My garlic chives need a haircut. Before the chop, I thought long and hard about what to make with so many. Why not Pesto? Using the traditional basil pesto ingredients (sans garlic, I wanted to really taste the garlic chives) I made a bright punchy pesto that will be divine over pasta w/ tomatoes (local & hydroponic of course - too early for any from my garden.)
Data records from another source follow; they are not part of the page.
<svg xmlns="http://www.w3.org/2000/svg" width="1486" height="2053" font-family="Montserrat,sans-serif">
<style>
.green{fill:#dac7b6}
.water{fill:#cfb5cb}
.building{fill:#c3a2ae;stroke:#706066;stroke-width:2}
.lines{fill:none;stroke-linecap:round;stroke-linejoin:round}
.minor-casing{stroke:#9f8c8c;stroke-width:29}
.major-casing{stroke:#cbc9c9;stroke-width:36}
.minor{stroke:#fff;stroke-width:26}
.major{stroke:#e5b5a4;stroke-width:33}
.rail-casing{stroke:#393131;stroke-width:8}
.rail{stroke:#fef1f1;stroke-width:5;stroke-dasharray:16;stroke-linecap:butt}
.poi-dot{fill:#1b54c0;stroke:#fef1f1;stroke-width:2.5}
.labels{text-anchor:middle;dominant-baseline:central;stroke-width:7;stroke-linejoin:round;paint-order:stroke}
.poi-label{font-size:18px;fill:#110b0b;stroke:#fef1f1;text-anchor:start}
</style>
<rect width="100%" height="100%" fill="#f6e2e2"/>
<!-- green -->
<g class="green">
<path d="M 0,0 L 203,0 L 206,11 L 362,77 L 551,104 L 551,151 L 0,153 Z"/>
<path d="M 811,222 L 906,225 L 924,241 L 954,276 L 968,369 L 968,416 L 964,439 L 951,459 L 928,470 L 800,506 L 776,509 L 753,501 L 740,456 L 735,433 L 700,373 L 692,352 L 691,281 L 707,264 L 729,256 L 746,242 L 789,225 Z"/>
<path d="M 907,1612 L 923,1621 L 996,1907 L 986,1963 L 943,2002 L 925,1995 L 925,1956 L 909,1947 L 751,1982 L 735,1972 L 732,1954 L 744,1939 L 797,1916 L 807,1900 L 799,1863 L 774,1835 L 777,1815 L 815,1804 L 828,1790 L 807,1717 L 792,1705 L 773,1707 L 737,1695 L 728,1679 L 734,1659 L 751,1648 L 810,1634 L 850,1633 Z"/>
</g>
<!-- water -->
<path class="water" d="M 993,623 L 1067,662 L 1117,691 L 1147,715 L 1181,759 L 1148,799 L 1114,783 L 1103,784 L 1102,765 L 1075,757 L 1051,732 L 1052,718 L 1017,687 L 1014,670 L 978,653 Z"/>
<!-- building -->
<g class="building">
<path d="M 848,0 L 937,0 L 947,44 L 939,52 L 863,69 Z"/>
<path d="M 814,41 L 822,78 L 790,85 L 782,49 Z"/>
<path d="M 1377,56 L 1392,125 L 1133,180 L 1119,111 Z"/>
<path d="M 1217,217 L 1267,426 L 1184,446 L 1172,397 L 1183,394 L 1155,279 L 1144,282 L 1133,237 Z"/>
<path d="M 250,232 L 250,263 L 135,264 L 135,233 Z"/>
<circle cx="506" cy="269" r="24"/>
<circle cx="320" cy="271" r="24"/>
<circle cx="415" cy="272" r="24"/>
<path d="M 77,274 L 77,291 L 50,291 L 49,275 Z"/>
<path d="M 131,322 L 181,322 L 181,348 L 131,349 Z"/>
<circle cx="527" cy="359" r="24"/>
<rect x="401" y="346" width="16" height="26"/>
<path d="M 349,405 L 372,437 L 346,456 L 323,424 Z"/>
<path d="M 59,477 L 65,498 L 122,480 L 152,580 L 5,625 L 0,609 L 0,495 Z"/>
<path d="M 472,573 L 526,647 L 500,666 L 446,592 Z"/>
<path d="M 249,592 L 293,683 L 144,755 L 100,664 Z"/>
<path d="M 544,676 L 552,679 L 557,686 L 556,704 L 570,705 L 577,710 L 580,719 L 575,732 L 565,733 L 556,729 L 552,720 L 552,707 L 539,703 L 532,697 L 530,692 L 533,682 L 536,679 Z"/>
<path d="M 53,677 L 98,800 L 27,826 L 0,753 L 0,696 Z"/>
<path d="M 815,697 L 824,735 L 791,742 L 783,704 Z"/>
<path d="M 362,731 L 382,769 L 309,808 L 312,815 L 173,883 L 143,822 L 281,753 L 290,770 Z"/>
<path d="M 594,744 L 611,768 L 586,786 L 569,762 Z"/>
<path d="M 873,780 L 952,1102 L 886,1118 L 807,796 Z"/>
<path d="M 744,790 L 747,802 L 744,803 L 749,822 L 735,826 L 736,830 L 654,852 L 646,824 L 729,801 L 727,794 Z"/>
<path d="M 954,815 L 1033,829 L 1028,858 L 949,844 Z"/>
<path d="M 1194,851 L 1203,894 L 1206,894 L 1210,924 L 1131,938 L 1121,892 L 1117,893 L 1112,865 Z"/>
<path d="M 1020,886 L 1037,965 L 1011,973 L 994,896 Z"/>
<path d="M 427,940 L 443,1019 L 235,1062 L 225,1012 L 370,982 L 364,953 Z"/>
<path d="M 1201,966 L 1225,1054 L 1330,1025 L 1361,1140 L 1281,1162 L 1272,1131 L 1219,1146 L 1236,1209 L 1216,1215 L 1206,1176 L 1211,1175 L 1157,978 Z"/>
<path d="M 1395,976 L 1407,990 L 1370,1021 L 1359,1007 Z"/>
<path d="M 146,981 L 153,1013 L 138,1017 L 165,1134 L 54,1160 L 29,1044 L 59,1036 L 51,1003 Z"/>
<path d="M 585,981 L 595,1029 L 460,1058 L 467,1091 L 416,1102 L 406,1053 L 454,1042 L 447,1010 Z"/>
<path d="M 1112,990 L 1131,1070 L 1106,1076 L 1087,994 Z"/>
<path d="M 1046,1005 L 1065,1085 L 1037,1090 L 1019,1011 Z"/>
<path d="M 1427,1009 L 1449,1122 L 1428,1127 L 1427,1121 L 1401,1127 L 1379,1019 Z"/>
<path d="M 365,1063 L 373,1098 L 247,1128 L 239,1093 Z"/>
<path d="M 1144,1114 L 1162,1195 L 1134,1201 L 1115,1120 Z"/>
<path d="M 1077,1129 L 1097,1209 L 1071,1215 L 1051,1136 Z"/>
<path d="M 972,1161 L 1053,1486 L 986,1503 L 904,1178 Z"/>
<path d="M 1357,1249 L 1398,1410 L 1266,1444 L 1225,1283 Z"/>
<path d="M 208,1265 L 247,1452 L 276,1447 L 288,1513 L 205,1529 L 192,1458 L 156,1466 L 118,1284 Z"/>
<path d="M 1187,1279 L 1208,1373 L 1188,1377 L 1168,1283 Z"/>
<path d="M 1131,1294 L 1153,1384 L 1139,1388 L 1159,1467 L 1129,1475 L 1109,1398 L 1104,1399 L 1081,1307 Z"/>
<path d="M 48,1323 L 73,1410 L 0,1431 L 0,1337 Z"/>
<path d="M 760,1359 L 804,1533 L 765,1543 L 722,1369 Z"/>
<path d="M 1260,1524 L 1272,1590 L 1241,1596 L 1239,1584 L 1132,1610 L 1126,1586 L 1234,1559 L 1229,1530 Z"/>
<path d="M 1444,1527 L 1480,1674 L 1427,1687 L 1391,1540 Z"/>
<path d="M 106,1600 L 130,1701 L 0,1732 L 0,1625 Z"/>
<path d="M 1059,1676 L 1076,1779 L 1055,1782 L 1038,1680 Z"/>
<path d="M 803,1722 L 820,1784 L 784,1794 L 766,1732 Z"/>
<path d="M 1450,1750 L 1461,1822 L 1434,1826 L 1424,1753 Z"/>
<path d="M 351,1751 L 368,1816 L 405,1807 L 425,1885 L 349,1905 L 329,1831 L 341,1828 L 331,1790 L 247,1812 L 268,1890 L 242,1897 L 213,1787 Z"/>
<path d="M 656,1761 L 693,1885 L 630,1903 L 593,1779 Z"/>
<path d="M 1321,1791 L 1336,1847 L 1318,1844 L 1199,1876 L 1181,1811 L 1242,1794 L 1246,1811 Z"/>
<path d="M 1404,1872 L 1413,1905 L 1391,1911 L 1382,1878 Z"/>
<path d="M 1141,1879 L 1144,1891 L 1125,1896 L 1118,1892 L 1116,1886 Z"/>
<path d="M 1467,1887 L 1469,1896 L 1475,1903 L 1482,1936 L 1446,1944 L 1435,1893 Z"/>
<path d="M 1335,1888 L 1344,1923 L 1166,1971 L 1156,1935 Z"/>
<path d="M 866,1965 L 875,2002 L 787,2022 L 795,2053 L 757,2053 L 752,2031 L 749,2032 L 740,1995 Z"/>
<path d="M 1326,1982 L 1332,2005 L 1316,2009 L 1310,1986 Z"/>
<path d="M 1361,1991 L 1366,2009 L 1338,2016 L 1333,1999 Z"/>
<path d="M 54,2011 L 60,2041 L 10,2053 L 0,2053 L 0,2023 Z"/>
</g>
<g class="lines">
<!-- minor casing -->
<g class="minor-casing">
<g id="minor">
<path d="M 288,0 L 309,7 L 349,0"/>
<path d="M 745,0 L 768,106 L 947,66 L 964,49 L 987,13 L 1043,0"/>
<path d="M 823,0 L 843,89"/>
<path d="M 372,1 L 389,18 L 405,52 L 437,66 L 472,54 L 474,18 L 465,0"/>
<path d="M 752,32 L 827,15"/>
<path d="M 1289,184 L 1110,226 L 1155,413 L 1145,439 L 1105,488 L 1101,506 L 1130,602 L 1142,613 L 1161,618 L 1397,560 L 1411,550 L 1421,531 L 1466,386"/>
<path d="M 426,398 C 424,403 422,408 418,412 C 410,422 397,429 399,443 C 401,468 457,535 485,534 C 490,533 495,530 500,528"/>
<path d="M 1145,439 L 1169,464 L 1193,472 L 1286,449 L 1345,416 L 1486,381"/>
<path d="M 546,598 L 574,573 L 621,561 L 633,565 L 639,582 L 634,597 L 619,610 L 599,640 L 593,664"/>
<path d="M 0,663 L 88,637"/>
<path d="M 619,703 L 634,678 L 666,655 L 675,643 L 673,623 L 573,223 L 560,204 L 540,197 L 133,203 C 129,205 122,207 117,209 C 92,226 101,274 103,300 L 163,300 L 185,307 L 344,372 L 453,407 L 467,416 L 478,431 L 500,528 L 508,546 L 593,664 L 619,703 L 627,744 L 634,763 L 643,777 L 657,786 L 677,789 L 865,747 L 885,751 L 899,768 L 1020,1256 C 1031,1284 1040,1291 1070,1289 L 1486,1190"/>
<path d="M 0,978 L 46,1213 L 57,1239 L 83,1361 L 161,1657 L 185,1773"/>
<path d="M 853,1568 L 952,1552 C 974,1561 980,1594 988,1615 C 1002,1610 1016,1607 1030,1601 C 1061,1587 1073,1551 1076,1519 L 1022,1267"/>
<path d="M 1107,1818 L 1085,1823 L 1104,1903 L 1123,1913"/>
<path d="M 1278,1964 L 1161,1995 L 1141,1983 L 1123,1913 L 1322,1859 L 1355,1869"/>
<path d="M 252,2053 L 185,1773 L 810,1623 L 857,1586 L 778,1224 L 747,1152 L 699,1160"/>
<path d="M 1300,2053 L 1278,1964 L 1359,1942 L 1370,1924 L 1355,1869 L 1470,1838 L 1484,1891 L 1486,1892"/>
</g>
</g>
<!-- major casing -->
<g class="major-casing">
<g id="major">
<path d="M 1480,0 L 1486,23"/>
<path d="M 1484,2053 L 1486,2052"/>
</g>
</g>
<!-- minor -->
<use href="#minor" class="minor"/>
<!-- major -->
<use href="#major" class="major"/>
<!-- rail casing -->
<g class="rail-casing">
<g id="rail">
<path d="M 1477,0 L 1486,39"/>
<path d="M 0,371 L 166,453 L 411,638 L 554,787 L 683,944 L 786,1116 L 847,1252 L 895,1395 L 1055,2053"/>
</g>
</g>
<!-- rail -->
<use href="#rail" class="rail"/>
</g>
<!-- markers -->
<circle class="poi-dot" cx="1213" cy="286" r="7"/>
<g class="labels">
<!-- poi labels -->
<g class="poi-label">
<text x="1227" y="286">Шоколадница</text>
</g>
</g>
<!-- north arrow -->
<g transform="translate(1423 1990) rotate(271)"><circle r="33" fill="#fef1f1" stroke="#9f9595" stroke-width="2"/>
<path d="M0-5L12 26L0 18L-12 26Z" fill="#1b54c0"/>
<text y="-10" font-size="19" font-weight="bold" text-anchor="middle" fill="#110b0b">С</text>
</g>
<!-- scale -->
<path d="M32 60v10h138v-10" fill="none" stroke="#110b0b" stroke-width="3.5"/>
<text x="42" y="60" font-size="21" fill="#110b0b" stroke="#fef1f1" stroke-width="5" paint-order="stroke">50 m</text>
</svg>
Ingredients: - 2 bunches of garlic chives, cut in thirds - 1 cup of walnuts, pulverized in the food processor - 1 cup of parm, pulverized in the food processor - olive oil to desired consistency - salt to taste
Method: - process your cheese & walnuts, then reserve in a bowl - cut chives into food processor, pulse the processor a few times - add in cheese, walnuts & a healthy pinch of salt - pulse & add olive oil until desired consistency - save in a container - top the pesto off with olive oil first - for a week or so in the fridge. Or freeze cubes for later use. Mine will be devoured tonight.
I've yet to see garlic chives at my farmers' markets or trader joes. Thankfully they are easy to grow & winter perfectly in the mid-Atlantic region. I grew mine from seed last autumn & transplanted them to my front porch a few weeks ago. Fingers crossed that we get some garlic chive blossoms too.
Have you started harvesting any spring herbs?